ANGELS PASSING
Don McLellan • $0.99
Collected in FPQ Spring 2011
Father Michael, in his final assignment, has been asked by his Order to help facilitate recovery of an Asian country blighted by war. On the long odyssey into the interior, his driver and translator Trang tells him a story set in a once-famed traveller’s refuge known as the Inn of Tender Embraces. What starts as a simple tale of ill-fated lovers becomes, for Father Michael, a familiar beacon that guides him through the mists of an exotic landscape.
Praise for Angels Passing
“Don McLellan is the kind of wise, well-travelled writer we don’t see much of these days. With Angels Passing he earns the right to be included in the exotic tradition of Hemingway, Maugham, and Graham Greene. Like all memorable writing, his story takes us to another world and holds us there. As spare and subtle as it is powerful, Angels Passing will linger in your mind long after the last page.”
— John Lekich, Governor General’s Award Finalist for The Losers’ Club
Preview
“Have I told you the story about the inn, Brother Michael?” Trang asked me. “People say it’s true.”
I thought at the time that Trang shared such yarns to help pass the hours and to practise his English on our long, bumpy drives into the interior. A few were classic tales my assistant claimed as his own, confident I wouldn’t recognize them. He also relayed bits of gossip from the market, random thoughts that popped into his head—anything, it seemed, to void the silence as our Jeep skimmed over the bomb-scarred landscape of his beloved homeland.
It was during one of Trang’s accounts, his grammar and vocabulary amended here, that I was reminded of Brother Roderick. As part of our preparation for a life of sacrifice, seminarians are required to endure a year of silence. Brother Roderick counselled the novices.

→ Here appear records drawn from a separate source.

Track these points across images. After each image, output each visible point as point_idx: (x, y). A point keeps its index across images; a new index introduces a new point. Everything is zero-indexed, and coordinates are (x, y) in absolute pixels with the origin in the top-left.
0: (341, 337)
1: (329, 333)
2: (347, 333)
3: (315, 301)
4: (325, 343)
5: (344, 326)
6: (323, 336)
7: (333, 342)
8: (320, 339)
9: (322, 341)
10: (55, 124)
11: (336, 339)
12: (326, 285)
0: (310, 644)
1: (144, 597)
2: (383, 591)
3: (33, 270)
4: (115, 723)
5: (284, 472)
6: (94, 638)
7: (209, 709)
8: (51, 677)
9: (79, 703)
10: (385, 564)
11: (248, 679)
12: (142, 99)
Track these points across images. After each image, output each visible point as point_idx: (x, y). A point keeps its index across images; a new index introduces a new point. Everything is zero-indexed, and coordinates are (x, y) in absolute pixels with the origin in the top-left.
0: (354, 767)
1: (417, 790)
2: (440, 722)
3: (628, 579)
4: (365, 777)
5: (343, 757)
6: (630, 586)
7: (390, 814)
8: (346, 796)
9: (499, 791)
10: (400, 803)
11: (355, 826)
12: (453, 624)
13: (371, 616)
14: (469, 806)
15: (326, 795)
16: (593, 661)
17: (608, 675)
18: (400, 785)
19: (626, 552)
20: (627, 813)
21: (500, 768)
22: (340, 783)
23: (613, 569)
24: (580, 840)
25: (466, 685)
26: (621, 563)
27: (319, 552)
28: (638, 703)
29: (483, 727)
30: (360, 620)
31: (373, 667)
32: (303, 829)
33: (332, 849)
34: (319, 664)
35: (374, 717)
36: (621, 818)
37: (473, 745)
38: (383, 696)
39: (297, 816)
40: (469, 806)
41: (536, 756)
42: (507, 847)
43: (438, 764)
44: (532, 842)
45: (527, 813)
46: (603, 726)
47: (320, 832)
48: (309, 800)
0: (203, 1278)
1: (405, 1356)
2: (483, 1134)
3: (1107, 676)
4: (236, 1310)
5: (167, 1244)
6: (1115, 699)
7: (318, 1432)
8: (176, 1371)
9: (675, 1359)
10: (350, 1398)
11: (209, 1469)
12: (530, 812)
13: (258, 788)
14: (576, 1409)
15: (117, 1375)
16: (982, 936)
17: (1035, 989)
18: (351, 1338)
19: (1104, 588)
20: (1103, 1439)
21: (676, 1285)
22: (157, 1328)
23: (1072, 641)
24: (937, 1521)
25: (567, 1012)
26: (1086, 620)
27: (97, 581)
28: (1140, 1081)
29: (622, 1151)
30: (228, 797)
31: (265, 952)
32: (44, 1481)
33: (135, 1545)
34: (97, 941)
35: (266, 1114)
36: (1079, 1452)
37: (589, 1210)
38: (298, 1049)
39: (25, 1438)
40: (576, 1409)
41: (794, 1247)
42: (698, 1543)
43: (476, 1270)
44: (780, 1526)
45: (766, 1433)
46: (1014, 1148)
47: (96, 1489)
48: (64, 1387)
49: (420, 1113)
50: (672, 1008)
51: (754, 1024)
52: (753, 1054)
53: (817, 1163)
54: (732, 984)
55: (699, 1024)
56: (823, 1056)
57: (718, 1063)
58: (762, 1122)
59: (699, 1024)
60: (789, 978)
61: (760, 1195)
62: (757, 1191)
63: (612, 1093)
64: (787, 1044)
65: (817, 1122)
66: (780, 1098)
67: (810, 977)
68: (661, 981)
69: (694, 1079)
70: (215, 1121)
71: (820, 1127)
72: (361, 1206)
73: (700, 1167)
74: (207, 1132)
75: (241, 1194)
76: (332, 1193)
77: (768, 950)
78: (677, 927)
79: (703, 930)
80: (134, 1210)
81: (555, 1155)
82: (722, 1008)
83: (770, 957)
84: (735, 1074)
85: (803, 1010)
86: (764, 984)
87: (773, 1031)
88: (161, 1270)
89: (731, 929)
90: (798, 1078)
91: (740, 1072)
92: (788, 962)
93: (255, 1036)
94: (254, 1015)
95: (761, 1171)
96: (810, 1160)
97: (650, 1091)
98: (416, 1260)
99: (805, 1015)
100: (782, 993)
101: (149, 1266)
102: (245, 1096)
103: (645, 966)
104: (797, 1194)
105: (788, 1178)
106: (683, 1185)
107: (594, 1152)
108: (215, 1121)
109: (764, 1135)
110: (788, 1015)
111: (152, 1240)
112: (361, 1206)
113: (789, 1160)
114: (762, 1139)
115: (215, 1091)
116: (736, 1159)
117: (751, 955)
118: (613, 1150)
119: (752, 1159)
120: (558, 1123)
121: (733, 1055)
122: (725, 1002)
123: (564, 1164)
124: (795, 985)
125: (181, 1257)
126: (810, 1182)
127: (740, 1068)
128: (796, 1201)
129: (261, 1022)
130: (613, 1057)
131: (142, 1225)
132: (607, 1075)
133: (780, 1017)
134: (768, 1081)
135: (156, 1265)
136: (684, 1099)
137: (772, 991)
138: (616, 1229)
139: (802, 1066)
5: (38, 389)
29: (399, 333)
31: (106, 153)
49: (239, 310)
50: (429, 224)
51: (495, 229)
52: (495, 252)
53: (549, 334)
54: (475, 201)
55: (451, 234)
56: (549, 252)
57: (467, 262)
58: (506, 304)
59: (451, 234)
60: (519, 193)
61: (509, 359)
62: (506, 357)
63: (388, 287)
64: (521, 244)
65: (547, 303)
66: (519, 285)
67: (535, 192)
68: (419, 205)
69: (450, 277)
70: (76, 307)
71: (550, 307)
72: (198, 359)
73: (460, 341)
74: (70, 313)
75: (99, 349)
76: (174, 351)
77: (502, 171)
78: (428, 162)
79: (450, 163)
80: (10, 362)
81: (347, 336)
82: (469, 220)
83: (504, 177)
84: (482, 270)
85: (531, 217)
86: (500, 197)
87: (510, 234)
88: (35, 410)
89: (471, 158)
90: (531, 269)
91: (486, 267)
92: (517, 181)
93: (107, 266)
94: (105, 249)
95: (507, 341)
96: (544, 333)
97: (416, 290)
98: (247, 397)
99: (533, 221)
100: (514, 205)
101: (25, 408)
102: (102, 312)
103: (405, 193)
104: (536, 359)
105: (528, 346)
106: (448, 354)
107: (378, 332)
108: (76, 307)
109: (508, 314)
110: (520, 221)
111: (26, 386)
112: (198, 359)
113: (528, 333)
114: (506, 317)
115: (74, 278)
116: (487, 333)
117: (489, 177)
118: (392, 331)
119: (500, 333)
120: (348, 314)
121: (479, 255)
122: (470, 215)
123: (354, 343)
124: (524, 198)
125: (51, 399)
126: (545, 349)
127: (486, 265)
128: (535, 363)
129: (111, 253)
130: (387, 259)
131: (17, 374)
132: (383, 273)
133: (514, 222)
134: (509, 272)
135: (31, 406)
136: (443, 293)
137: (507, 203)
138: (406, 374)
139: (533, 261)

“Occasionally a lull will occur between two people,” I remember him telling us, though I paraphrase here. “Between friends, between man and wife, between strangers who may have struck up a conversation.”
His Irish lilt is as soothing to me in recall as it was decades ago.
“You mustn’t let the absence of words upset you,” he continued. “Silence is a wonder, not a pothole. There’s no urgency to fill it.”
“And why,” asked one of the novices, speaking for many of us, “wouldn’t we offer a word? To move things along.”
“Because when it’s quiet,” replied the cleric, “the angels are passing. Let them.”